**Directive:** What you return should be the lines from the one with "беспроводной доступ в интернет в лобби и" through the one with "スマホのBluetoothをON" in the data below, reproduced exactly with both ends, and no pictures at all.
= = = = = = =
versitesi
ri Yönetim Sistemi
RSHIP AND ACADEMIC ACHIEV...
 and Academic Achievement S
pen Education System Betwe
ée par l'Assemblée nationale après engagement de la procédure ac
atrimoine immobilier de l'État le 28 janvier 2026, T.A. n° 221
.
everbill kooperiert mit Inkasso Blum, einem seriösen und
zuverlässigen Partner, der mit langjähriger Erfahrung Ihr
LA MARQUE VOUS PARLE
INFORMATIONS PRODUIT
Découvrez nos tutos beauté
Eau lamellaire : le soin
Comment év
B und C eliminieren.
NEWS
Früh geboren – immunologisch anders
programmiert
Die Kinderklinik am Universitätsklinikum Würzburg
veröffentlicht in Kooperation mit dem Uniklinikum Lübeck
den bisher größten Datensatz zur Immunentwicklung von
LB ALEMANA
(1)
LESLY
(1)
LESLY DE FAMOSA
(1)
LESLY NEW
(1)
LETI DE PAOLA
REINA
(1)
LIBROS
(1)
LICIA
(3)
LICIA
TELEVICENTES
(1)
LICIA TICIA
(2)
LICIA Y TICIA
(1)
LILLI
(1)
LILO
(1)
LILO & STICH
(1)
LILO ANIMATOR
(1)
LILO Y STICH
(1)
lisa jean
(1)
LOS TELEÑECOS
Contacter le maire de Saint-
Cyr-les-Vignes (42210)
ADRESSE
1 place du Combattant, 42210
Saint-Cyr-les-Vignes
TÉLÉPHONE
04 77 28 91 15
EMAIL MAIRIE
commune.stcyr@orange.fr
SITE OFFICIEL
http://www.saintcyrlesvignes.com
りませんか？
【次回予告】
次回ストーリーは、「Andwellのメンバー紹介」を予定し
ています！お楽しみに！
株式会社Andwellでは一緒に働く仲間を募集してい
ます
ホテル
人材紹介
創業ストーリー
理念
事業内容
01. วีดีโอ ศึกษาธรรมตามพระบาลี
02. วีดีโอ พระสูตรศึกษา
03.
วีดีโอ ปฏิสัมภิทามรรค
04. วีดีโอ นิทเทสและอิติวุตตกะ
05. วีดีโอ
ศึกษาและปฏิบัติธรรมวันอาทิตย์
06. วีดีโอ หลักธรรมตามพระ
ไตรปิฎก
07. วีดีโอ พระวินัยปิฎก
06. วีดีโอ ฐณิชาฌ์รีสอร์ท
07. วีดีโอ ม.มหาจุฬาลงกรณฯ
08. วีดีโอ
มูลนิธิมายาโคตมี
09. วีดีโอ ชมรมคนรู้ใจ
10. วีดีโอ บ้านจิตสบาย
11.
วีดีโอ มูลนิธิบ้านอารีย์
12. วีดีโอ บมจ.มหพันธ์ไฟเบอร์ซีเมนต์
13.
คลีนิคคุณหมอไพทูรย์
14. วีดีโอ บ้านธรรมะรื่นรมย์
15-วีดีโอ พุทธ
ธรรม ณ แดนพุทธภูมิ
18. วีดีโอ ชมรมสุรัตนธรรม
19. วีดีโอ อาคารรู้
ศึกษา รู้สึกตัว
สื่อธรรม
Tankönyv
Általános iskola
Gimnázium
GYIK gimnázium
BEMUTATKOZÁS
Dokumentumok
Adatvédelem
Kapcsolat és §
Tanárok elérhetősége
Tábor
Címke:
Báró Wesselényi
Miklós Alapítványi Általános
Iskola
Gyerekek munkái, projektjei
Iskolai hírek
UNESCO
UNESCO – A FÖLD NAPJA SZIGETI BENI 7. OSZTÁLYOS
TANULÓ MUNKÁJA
= = = = = = =
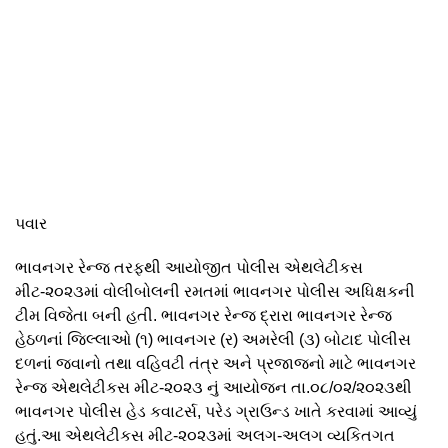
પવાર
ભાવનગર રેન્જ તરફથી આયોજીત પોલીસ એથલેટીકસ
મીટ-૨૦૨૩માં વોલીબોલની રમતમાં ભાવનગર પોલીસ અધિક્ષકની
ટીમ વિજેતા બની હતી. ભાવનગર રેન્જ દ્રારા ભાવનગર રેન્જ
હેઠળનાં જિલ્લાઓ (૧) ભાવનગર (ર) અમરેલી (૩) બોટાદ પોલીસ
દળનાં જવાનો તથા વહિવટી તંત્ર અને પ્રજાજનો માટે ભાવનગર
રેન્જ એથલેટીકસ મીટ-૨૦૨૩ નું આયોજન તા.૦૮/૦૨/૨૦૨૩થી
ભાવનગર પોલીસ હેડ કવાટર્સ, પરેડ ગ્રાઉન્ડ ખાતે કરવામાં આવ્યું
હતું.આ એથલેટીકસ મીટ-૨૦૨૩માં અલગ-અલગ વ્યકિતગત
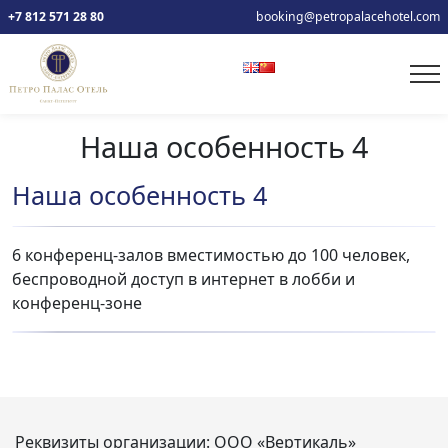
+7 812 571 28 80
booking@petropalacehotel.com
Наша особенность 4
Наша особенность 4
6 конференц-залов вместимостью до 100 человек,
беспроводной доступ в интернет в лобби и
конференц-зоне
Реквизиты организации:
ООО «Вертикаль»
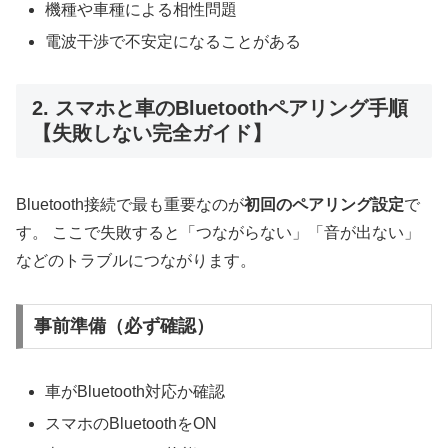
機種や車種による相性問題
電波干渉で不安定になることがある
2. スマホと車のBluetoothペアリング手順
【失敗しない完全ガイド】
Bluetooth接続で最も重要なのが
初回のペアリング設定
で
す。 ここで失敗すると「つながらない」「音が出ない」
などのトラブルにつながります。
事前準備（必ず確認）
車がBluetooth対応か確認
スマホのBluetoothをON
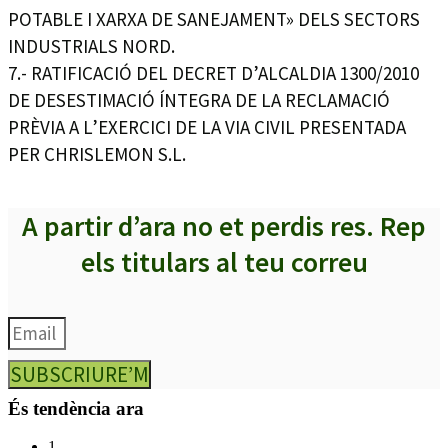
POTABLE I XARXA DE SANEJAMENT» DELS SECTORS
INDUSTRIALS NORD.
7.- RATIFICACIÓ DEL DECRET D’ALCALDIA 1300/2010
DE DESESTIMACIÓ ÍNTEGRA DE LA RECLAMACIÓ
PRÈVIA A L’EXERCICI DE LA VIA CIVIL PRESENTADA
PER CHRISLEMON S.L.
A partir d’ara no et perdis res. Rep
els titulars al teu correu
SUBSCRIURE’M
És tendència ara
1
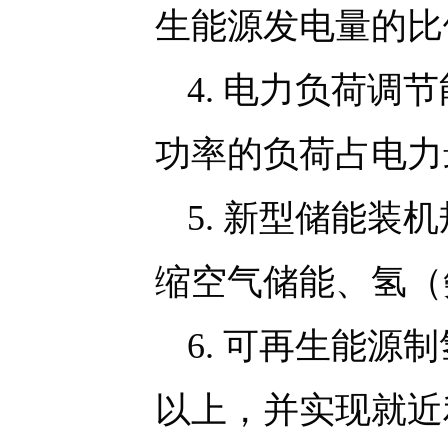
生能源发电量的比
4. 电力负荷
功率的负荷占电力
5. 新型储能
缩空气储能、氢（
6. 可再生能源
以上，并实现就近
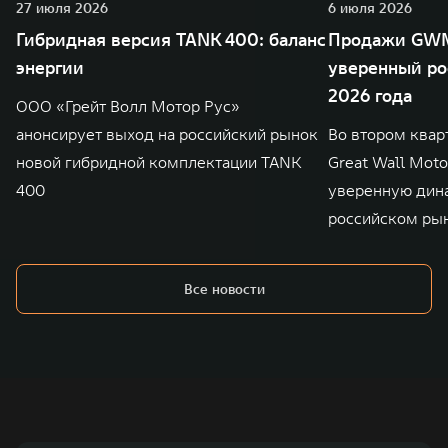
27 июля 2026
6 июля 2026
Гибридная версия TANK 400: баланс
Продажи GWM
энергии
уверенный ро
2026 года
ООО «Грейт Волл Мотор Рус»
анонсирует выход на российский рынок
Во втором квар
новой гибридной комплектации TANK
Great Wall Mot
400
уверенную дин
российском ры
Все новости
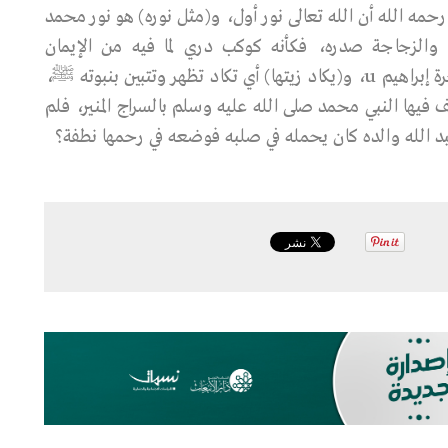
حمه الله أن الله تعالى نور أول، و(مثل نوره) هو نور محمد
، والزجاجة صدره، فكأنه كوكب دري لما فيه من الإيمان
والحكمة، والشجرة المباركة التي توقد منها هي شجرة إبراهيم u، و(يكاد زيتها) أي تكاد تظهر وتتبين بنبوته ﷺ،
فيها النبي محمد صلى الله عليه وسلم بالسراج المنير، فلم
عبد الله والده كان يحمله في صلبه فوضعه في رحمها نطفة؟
= = = = = = =
**Result of the exercise:**
беспроводной доступ в интернет в лобби и
конференц-зоне
Реквизиты организации:
ООО «Вертикаль»
機種や車種による相性問題
電波干渉で不安定になることがある
2. スマホと車のBluetoothペアリング手順
【失敗しない完全ガイド】
Bluetooth接続で最も重要なのが
初回のペアリング設定
で
す。 ここで失敗すると「つながらない」「音が出ない」
などのトラブルにつながります。
事前準備（必ず確認）
車がBluetooth対応か確認
スマホのBluetoothをON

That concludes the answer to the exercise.